THE PROBLEM: Only the lines in the entries below from the line with "## Fractional Units" to the line with "of various food and beverage products.", both included, belong in the answer, transcribed exactly and without pictures.

Dataset entries:
Content starts
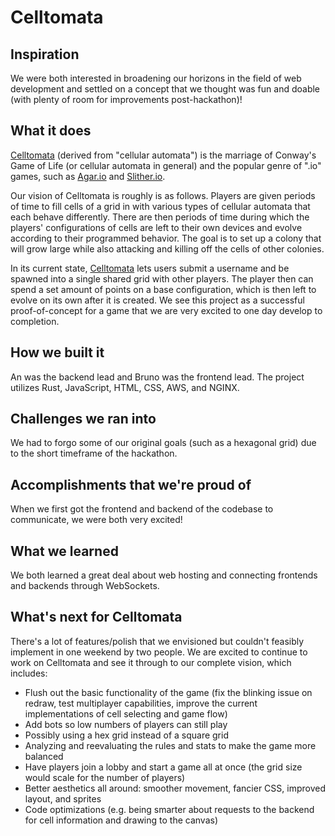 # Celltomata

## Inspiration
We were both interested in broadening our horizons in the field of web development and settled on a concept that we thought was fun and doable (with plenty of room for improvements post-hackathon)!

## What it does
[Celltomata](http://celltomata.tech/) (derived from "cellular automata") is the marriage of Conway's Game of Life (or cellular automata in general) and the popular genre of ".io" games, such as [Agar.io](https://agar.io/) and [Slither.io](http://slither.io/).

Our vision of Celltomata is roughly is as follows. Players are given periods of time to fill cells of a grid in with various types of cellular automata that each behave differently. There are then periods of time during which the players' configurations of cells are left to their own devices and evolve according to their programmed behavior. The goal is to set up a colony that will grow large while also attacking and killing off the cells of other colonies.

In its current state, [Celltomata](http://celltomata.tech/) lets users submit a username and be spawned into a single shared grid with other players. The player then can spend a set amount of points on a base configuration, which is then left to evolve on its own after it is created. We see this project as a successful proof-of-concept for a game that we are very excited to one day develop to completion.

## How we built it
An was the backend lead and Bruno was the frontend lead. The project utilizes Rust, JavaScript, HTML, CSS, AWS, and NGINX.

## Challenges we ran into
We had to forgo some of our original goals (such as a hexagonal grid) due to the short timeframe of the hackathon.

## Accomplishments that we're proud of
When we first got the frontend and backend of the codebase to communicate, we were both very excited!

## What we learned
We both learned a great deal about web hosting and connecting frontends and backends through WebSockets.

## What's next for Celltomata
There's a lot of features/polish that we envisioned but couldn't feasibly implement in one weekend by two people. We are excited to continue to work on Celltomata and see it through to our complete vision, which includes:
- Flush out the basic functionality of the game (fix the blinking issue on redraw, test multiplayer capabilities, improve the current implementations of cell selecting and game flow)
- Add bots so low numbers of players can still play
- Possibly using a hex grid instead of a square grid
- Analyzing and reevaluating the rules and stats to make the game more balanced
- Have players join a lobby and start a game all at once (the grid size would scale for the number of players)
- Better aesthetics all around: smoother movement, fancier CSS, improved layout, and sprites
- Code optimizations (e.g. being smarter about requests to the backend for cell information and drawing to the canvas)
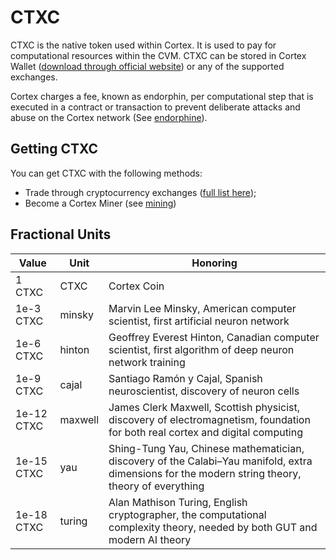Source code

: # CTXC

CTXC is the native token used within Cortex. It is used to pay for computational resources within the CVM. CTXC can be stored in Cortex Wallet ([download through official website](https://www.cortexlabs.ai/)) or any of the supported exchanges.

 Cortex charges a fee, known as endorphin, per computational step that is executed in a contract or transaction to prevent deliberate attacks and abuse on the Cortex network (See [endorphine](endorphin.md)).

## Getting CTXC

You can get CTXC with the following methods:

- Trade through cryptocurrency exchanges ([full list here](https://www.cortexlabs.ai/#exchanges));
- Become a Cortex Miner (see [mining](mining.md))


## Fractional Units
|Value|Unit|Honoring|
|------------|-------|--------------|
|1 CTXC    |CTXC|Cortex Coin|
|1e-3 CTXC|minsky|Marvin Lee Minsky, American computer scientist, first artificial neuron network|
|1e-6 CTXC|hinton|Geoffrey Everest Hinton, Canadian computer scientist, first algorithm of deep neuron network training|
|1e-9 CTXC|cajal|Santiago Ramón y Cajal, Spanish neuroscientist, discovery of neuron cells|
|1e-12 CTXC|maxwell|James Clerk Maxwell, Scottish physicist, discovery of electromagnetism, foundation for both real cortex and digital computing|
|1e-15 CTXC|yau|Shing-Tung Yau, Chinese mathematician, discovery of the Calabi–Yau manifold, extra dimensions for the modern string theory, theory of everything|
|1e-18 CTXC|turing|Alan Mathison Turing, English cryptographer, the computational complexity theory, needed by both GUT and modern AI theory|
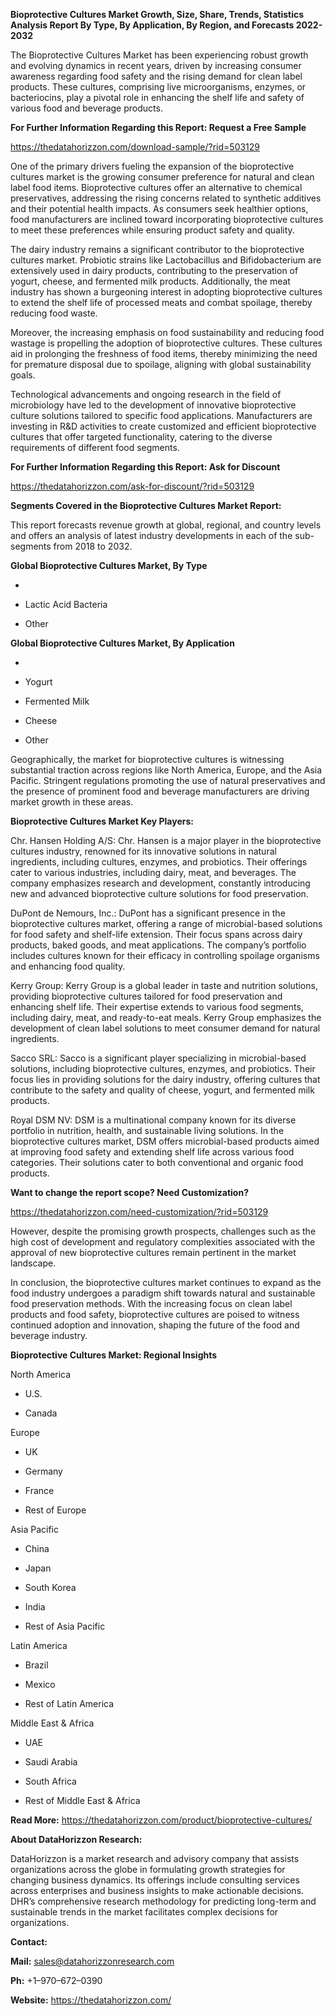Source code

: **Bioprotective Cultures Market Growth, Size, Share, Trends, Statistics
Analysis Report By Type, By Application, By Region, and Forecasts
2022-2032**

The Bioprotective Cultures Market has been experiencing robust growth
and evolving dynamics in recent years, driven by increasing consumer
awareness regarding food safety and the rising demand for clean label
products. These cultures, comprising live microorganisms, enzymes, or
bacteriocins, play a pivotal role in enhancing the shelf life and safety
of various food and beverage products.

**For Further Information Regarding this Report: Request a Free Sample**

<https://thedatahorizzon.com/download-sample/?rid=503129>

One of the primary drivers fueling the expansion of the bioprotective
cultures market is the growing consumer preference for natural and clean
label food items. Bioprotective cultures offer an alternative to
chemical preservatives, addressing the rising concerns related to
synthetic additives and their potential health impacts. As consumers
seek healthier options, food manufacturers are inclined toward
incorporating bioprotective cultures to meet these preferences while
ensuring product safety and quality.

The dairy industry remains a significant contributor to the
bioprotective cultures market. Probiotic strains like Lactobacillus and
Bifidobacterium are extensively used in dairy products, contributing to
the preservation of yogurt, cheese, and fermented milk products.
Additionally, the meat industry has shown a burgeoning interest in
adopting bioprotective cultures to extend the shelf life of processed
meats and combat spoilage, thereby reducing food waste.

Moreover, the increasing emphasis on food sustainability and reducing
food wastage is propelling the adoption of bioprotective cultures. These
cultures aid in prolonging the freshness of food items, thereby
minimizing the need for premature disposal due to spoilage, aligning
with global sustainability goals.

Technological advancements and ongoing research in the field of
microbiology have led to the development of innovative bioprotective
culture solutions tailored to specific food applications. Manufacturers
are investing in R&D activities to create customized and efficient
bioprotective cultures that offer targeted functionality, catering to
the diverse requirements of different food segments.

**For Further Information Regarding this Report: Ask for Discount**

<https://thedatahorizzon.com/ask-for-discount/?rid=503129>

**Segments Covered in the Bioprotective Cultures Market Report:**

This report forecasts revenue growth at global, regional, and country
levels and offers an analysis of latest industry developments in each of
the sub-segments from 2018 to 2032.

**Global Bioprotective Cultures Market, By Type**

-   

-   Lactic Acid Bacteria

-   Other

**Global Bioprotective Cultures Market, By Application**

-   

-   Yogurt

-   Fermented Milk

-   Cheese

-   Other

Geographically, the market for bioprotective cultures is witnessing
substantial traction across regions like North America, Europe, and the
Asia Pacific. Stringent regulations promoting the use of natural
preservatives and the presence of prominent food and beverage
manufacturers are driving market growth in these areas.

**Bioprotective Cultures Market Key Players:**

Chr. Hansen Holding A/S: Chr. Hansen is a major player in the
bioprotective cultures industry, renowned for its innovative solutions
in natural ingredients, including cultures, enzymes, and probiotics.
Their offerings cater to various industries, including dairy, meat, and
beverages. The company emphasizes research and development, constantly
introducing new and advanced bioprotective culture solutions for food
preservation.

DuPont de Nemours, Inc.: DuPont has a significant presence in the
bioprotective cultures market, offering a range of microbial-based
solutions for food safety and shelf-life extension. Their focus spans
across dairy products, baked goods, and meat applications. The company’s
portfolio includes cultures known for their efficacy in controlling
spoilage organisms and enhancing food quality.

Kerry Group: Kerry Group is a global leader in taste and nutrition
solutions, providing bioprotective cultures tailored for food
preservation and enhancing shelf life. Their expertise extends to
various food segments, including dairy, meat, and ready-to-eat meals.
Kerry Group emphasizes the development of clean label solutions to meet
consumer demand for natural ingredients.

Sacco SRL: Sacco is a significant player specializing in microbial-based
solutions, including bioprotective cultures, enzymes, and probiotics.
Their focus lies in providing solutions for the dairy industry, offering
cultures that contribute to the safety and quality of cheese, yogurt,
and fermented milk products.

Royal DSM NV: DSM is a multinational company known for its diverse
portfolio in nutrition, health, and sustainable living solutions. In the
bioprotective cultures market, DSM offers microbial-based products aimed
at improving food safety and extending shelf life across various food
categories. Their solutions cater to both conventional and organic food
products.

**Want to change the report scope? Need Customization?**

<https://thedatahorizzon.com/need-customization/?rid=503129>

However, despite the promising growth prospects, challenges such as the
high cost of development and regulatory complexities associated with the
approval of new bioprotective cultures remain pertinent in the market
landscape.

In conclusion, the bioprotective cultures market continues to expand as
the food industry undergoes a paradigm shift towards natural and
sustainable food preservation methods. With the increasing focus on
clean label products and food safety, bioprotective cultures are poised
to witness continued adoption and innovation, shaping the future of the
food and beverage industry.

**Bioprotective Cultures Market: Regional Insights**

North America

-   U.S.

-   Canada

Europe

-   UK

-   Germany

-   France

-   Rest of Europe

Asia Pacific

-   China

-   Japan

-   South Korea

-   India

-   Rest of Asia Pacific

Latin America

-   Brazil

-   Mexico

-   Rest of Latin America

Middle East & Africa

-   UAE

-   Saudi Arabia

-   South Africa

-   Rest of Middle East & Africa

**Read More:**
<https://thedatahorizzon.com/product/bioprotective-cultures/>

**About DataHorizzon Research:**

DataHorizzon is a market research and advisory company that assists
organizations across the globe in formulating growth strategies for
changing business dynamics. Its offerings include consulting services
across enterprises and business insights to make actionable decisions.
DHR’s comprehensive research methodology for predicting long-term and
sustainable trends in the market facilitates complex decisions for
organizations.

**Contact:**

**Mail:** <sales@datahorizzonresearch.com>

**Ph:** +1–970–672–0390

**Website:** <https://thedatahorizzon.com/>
Content ends
Content starts
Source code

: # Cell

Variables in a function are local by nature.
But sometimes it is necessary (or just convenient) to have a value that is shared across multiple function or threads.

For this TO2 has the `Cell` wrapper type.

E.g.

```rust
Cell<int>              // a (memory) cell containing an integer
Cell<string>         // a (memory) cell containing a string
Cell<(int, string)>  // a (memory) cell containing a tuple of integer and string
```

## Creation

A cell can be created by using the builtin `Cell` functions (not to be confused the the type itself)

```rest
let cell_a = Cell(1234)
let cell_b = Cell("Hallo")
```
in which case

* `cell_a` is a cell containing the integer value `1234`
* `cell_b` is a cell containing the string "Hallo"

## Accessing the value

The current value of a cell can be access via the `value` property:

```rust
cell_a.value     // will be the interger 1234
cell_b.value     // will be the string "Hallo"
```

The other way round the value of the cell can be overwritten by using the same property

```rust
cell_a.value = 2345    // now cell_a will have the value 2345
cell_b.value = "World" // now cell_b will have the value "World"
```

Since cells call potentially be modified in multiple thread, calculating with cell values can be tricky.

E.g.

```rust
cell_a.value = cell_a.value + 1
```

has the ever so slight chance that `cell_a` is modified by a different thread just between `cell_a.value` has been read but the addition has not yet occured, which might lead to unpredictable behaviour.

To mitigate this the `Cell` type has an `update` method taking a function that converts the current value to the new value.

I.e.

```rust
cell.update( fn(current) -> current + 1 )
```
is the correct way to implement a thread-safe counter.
Content ends
Content starts
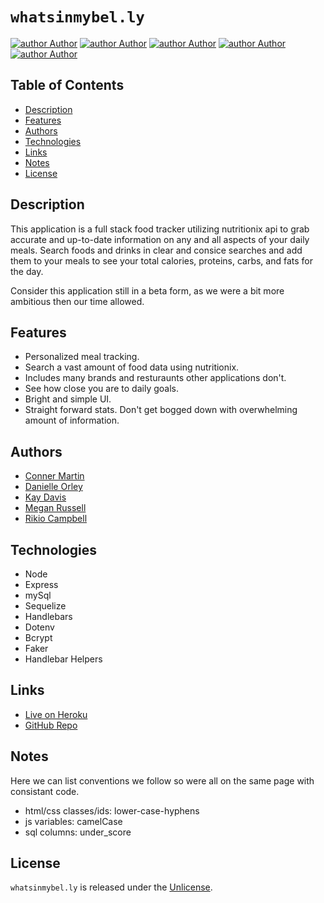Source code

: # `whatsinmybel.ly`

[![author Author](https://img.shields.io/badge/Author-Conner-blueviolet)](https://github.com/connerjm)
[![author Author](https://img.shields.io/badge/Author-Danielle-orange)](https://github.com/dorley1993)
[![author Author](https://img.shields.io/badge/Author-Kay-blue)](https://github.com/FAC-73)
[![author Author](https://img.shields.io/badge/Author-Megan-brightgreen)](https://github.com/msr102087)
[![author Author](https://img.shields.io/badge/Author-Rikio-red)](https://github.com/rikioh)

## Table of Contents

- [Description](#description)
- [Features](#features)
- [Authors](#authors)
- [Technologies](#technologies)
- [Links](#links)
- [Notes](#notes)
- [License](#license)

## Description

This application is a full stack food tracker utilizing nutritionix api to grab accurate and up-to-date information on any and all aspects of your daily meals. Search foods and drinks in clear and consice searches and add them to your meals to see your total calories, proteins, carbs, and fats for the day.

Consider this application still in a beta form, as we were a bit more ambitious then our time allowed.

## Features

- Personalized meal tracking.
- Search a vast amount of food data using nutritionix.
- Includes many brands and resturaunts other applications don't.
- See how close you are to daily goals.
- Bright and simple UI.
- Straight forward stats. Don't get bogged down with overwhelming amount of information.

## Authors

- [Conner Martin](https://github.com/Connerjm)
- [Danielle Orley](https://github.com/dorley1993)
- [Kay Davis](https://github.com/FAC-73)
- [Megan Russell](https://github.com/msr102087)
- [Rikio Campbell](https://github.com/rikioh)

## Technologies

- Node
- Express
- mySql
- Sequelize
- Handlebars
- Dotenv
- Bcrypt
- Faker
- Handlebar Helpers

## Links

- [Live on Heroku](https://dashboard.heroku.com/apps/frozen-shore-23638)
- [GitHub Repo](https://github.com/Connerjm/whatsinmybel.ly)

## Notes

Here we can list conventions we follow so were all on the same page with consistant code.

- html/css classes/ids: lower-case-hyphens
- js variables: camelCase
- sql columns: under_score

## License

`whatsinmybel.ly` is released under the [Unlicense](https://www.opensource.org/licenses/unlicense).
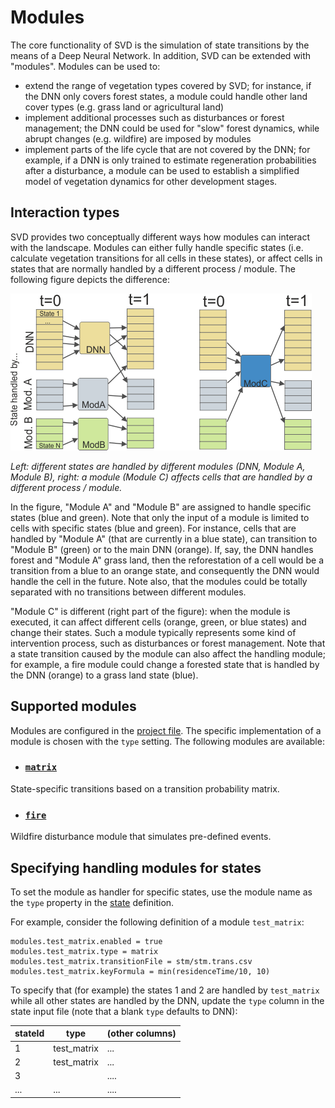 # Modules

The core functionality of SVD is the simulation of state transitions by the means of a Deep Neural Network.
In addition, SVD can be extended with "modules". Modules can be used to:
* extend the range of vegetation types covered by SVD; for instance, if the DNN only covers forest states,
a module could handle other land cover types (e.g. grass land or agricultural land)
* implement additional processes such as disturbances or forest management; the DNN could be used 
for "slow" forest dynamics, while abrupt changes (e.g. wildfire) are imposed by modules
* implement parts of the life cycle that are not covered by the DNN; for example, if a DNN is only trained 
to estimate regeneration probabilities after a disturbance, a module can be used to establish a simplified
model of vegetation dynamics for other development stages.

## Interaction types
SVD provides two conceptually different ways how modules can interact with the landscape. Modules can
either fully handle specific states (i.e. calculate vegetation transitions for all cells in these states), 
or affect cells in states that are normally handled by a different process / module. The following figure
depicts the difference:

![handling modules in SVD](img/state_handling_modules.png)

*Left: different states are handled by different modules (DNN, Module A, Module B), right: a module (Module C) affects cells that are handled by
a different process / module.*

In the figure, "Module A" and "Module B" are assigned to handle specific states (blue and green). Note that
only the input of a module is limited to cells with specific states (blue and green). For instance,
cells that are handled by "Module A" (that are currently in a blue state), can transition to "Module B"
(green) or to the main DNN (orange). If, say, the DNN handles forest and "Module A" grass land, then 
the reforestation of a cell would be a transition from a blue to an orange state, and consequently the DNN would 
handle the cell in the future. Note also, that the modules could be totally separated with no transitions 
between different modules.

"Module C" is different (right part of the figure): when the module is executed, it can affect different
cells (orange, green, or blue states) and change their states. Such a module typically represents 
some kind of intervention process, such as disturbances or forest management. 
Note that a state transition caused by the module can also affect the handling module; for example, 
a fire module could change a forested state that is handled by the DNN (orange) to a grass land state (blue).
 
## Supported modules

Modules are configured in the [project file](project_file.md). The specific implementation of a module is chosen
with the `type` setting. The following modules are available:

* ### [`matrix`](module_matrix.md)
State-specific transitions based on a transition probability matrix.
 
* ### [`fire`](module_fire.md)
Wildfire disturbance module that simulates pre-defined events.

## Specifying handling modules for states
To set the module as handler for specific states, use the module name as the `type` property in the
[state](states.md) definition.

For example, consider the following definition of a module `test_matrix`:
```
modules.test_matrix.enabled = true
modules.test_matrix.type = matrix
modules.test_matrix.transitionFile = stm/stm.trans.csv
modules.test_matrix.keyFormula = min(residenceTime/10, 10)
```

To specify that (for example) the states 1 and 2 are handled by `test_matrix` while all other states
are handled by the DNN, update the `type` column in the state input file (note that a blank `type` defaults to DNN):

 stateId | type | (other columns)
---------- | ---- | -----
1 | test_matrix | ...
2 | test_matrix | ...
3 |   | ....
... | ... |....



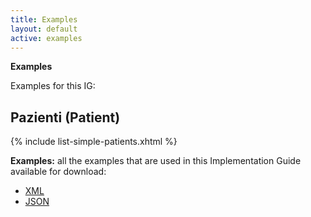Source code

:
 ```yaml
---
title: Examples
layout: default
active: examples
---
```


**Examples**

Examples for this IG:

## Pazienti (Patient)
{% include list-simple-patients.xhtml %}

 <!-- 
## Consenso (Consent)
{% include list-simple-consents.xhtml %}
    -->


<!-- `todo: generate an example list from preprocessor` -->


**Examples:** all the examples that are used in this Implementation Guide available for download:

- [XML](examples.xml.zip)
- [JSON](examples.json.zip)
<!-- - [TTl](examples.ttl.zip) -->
Content ends
RESPONSE TO THIS TASK:
## Fractional Units
|Value|Unit|Honoring|
|------------|-------|--------------|
|1 CTXC    |CTXC|Cortex Coin|
|1e-3 CTXC|minsky|Marvin Lee Minsky, American computer scientist, first artificial neuron network|
|1e-6 CTXC|hinton|Geoffrey Everest Hinton, Canadian computer scientist, first algorithm of deep neuron network training|
|1e-9 CTXC|cajal|Santiago Ramón y Cajal, Spanish neuroscientist, discovery of neuron cells|
|1e-12 CTXC|maxwell|James Clerk Maxwell, Scottish physicist, discovery of electromagnetism, foundation for both real cortex and digital computing|
|1e-15 CTXC|yau|Shing-Tung Yau, Chinese mathematician, discovery of the Calabi–Yau manifold, extra dimensions for the modern string theory, theory of everything|
|1e-18 CTXC|turing|Alan Mathison Turing, English cryptographer, the computational complexity theory, needed by both GUT and modern AI theory|
Source code

: **Bioprotective Cultures Market Growth, Size, Share, Trends, Statistics
Analysis Report By Type, By Application, By Region, and Forecasts
2022-2032**

The Bioprotective Cultures Market has been experiencing robust growth
and evolving dynamics in recent years, driven by increasing consumer
awareness regarding food safety and the rising demand for clean label
products. These cultures, comprising live microorganisms, enzymes, or
bacteriocins, play a pivotal role in enhancing the shelf life and safety
of various food and beverage products.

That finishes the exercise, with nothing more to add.